In the same season, Nixon played Lady Anne opposite Jonjo O'Neill's Richard III in Richard III. Commenting on this production, the reviewer in the Stratford Observer felt that "There are some particularly strong performances from the women - notably Pippa Nixon as Lady Anne."

===Ophelia and Rosalind===

Most recently Nixon played both Rosalind and Ophelia in the 2013 season. Here critics were impressed with Nixon's portrayal of Shakespeare's rejected and troubled heroine, Ophelia, in Hamlet.
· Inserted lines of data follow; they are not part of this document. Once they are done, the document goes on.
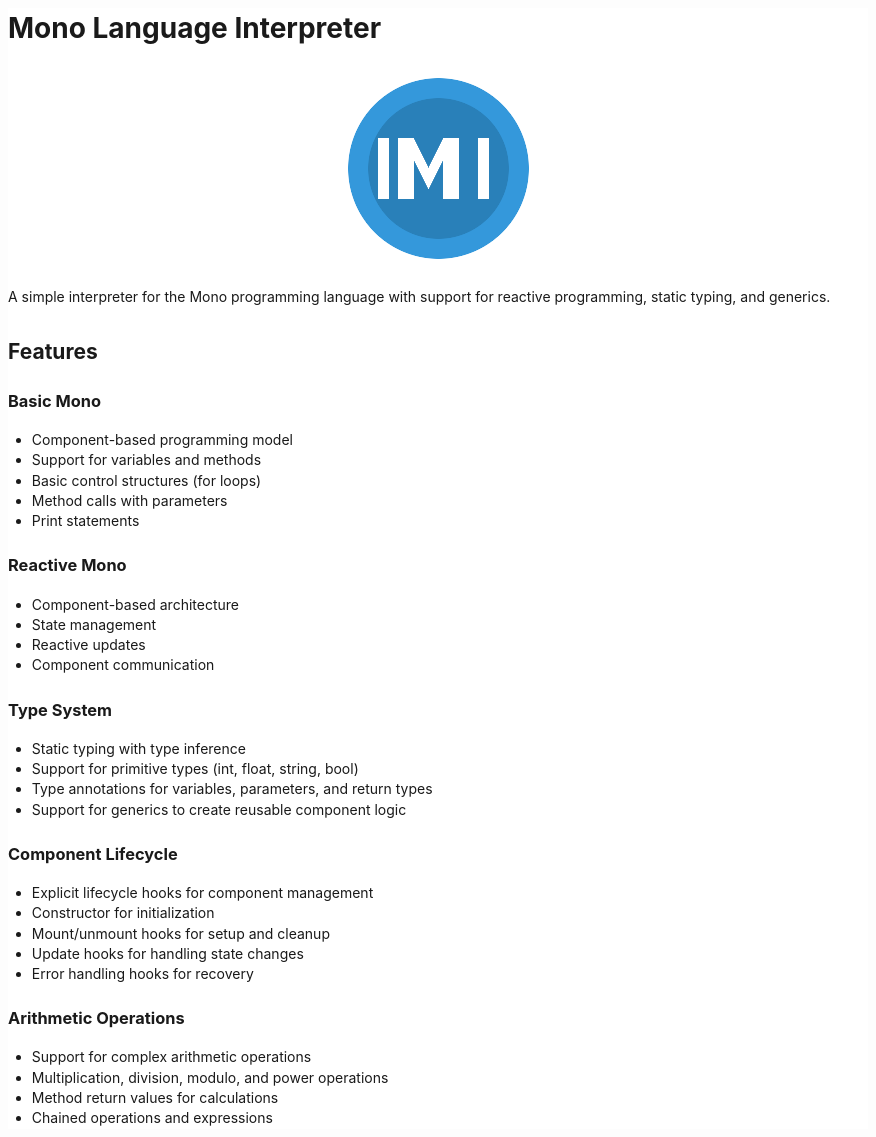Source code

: # Mono Language Interpreter

<p align="center">
  <img src="assets/mono_logo.png" alt="Mono Logo" width="200" height="200">
</p>

A simple interpreter for the Mono programming language with support for reactive programming, static typing, and generics.

## Features

### Basic Mono
- Component-based programming model
- Support for variables and methods
- Basic control structures (for loops)
- Method calls with parameters
- Print statements

### Reactive Mono
- Component-based architecture
- State management
- Reactive updates
- Component communication

### Type System
- Static typing with type inference
- Support for primitive types (int, float, string, bool)
- Type annotations for variables, parameters, and return types
- Support for generics to create reusable component logic

### Component Lifecycle
- Explicit lifecycle hooks for component management
- Constructor for initialization
- Mount/unmount hooks for setup and cleanup
- Update hooks for handling state changes
- Error handling hooks for recovery

### Arithmetic Operations
- Support for complex arithmetic operations
- Multiplication, division, modulo, and power operations
- Method return values for calculations
- Chained operations and expressions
Michael Billington in The Guardian wrote, "Pippa Nixon's Ophelia is outstanding: a passionate schoolgirl fatally besotted by Hamlet." Fiona Mountford writing in The Evening Standard was particularly complimentary about Nixon's performance exclaiming, "Pippa Nixon makes a nicely vulnerable Ophelia, forced into renouncing her ardent love by misguided elders." Paul Taylor in The Independent praised Nixon's approach to Ophelia declaring that ‘Nixon's Ophelia who, heart-rendingly, performs the mad scene in pristine white bridal dress and veil, is stunning".
But it was Nixon's captivating performance as Rosalind during the summer of 2013 in the joyous production of As You Like It, that was acclaimed by critics. Nixon was again reunited with director Maria Aberg, and actor Alex Waldmann, a working relationship which hailed them as "the two most exciting actors in the company today".
The portrayal of Rosalind received exceptional reviews.
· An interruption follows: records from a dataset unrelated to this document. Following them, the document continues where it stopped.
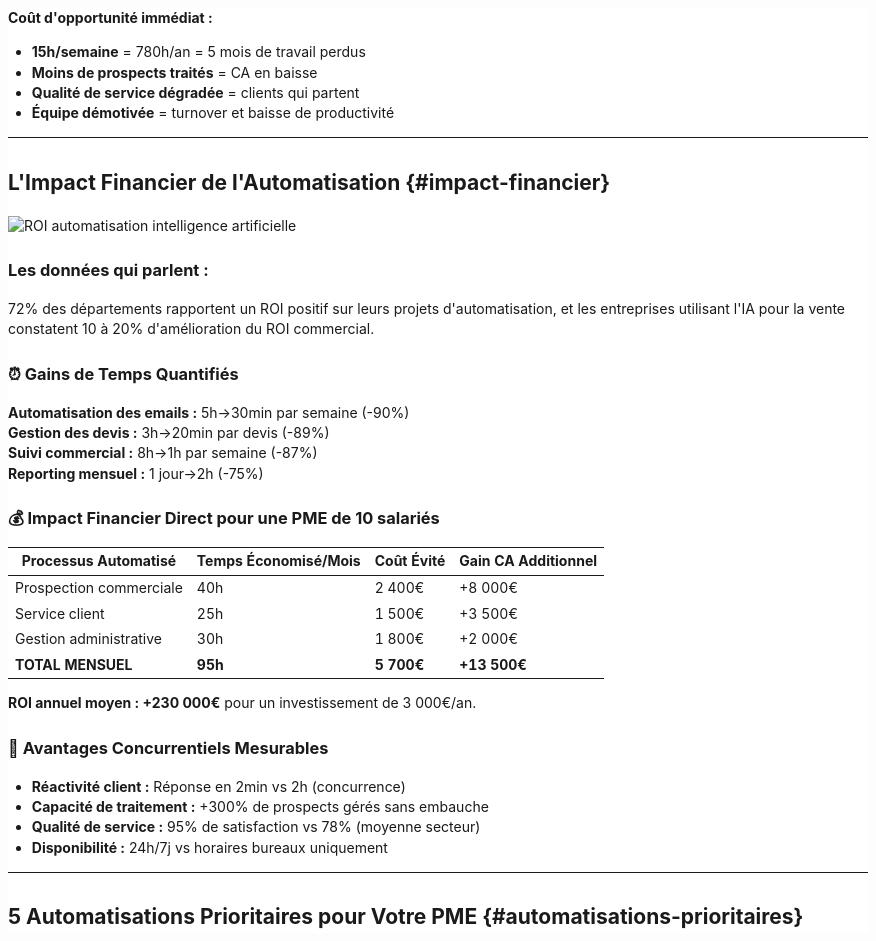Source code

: **Coût d'opportunité immédiat :**
- **15h/semaine** = 780h/an = 5 mois de travail perdus
- **Moins de prospects traités** = CA en baisse
- **Qualité de service dégradée** = clients qui partent
- **Équipe démotivée** = turnover et baisse de productivité

---

## L'Impact Financier de l'Automatisation {#impact-financier}

![ROI automatisation intelligence artificielle](https://images.unsplash.com/photo-1563013544-824ae1b704d3?auto=format&fit=crop&w=1200&q=80)

### Les données qui parlent :

72% des départements rapportent un ROI positif sur leurs projets d'automatisation, et les entreprises utilisant l'IA pour la vente constatent 10 à 20% d'amélioration du ROI commercial.

### ⏰ **Gains de Temps Quantifiés**

**Automatisation des emails :** 5h→30min par semaine (-90%)  
**Gestion des devis :** 3h→20min par devis (-89%)  
**Suivi commercial :** 8h→1h par semaine (-87%)  
**Reporting mensuel :** 1 jour→2h (-75%)

### 💰 **Impact Financier Direct pour une PME de 10 salariés**

| Processus Automatisé | Temps Économisé/Mois | Coût Évité | Gain CA Additionnel |
|---------------------|---------------------|-------------|-------------------|
| Prospection commerciale | 40h | 2 400€ | +8 000€ |
| Service client | 25h | 1 500€ | +3 500€ |
| Gestion administrative | 30h | 1 800€ | +2 000€ |
| **TOTAL MENSUEL** | **95h** | **5 700€** | **+13 500€** |

**ROI annuel moyen : +230 000€** pour un investissement de 3 000€/an.

### 🎯 **Avantages Concurrentiels Mesurables**

- **Réactivité client :** Réponse en 2min vs 2h (concurrence)
- **Capacité de traitement :** +300% de prospects gérés sans embauche
- **Qualité de service :** 95% de satisfaction vs 78% (moyenne secteur)
- **Disponibilité :** 24h/7j vs horaires bureaux uniquement

---

## 5 Automatisations Prioritaires pour Votre PME {#automatisations-prioritaires}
Pat Ashworth in The Stage wrote "Maria Aberg says she could not imagine directing this play with any Rosalind other than Pippa Nixon, whom she deems extraordinary. She is. She has a dancer’s body, a spareness and litheness which make her cocky and capering in the guise of a man and deeply vulnerable as a woman. But it’s her openness and quick-wittedness that is so appealing. She makes us able to read her mind, and that really is extraordinary."
Lyn Gardner tweeted: ‘Pippa Nixon is enchanting, knee-trembling, sexy and sad in Maria Aberg’s As You Like It. Up there with the greatest Rosalinds’.
Simon Tavener reviewing for What’sOnStage.com made the point that, "For my money, Pippa Nixon is the brightest star in the RSC ensemble at the moment and I hope that they continue to nurture and cherish her." Charles Spencer writing in The Telegraph felt that "Pippa Nixon now gives one of the most entrancing Rosalinds I have ever seen." Echoing Spencer, Michael Billington in his review of As You Like It in The Guardian went so far as to exclaim that, "Its chief delight is Pippa Nixon, who, for me, joins Vanessa Redgrave, Adrian Lester and the late Susan Fleetwood in the select pantheon of memorable Rosalinds ... It is a captivating, wittily androgynous performance that ushers Nixon to the threshold of stardom."

==Other theatre work==

In the summer of 2014, she could be seen on stage in the Theatre Royal Bath production of Helen Edmundson's adaptation of Emile Zola's novel Thérèse Raquin. Michael Billington wrote in his review that "Pippa Nixon is destined for stardom.". He went on to describe Nixon's "great gift is the ability to act with every inch of her body." Dominic Cavendish writing in The Telegraph said, "Rising star Pippa Nixon succeeds splendidly in suggesting Thérèse’s unbridled yearning with her bright, watchful eyes - an alluring force of suppressed nature in a voluminous turquoise dress." Paul Taylor in The Independent was equally positive about Pippa's performance and said "The glorious Pippa Nixon delivers a performance perfectly pitched to the production's propulsive, light-on-its-casters blend of the realist and the expressionist." The Observer review headline made the point that, "Pippa Nixon is a compelling presence."

Nixon has been cast as Ariel in the Sam Wanamaker Playhouse production of The Tempest.

In 2016, Nixon made her debut at the National Theatre playing the role of Charlotte in Sunset at the Villa Thalia by Alexi Kaye Campbell.